Metric cache Fast special purpose cache for REST API metric data for ZMON's REST metrics/cloud UI
Install a recent Vagrant version (at least 1.7.4) and simply do:
$ vagrant up
Please note that the provisioning process will take some time (~15min) while it downloads the Docker images.
https://localhost:8443/
Login with your own GitHub credentials (OAuth redirect).
https://localhost:8443/grafana/
You will be able to create/save dashboards.
KairosDB frontend, i.e. for manually query of metrics:
http://localhost:38083/
- If single containers do not start up ssh into the vagrant box and run the
start.sh
script again manually or use thestart-services.sh
script to restart single components.
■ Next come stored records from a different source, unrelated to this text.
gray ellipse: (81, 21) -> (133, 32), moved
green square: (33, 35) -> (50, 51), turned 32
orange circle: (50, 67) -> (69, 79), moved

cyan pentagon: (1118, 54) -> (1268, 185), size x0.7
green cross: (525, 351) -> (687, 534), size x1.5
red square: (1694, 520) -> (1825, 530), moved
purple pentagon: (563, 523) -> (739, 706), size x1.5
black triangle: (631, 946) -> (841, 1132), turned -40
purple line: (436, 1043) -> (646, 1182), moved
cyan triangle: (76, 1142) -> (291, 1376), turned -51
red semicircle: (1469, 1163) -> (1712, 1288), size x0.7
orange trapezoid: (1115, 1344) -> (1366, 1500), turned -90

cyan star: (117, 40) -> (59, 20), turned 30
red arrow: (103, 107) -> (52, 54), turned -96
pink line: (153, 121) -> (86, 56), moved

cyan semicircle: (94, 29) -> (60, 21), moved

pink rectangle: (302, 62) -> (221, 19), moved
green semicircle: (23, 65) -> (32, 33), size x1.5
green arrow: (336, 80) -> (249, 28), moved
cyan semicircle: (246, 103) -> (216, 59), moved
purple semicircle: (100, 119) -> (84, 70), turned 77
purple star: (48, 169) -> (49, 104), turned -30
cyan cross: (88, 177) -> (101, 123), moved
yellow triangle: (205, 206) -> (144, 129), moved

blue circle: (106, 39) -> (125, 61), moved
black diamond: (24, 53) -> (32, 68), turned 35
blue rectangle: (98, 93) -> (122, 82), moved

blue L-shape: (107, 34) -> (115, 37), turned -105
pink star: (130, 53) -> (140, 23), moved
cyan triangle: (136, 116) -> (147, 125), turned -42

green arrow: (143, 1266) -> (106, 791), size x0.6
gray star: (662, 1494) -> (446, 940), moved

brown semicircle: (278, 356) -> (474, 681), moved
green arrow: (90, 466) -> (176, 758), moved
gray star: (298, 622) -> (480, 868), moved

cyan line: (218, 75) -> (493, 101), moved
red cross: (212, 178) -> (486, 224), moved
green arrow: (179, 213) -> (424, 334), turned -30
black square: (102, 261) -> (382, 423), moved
Later one takes parameters likecontroller
orworker
.
Use PIP to install the zmon
executable from PyPI.
$ pip3 install --upgrade zmon-cli
Use the ZMON CLI to push/create/update entities (hosts, databases, etc.), check definitions and create optional alerts (also possible via UI).
$ zmon entities push examples/entities/local-postgresql.yaml
$ zmon entities push examples/entities/local-scheduler-instance.json
Push your first check definition:
$ zmon check-definitions update examples/check-definitions/zmon-scheduler-rates.yaml
Modify the alert definition to point to the right check id before doing:
$ zmon alert-definitions update examples/alert-definitions/scheduler-rate-too-low.yaml
If you want to compile everything from source, you can do so with our separate "build-env" Vagrant box:
$ cd build-env
$ vagrant up
Docker images/scripts used in slightly modified versions are:
- abh1nav/cassandra:latest
- wangdrew/kairosdb
- official Redis and PostgreSQL
Thanks to the original authors!
Copyright 2013-2016 Zalando SE
Licensed under the Apache License, Version 2.0 (the "License"); you may not use this file except in compliance with the License. You may obtain a copy of the License at
http://www.apache.org/licenses/LICENSE-2.0
Unless required by applicable law or agreed to in writing, software distributed under the License is distributed on an "AS IS" BASIS, WITHOUT WARRANTIES OR CONDITIONS OF ANY KIND, either express or implied. See the License for the specific language governing permissions and limitations under the License.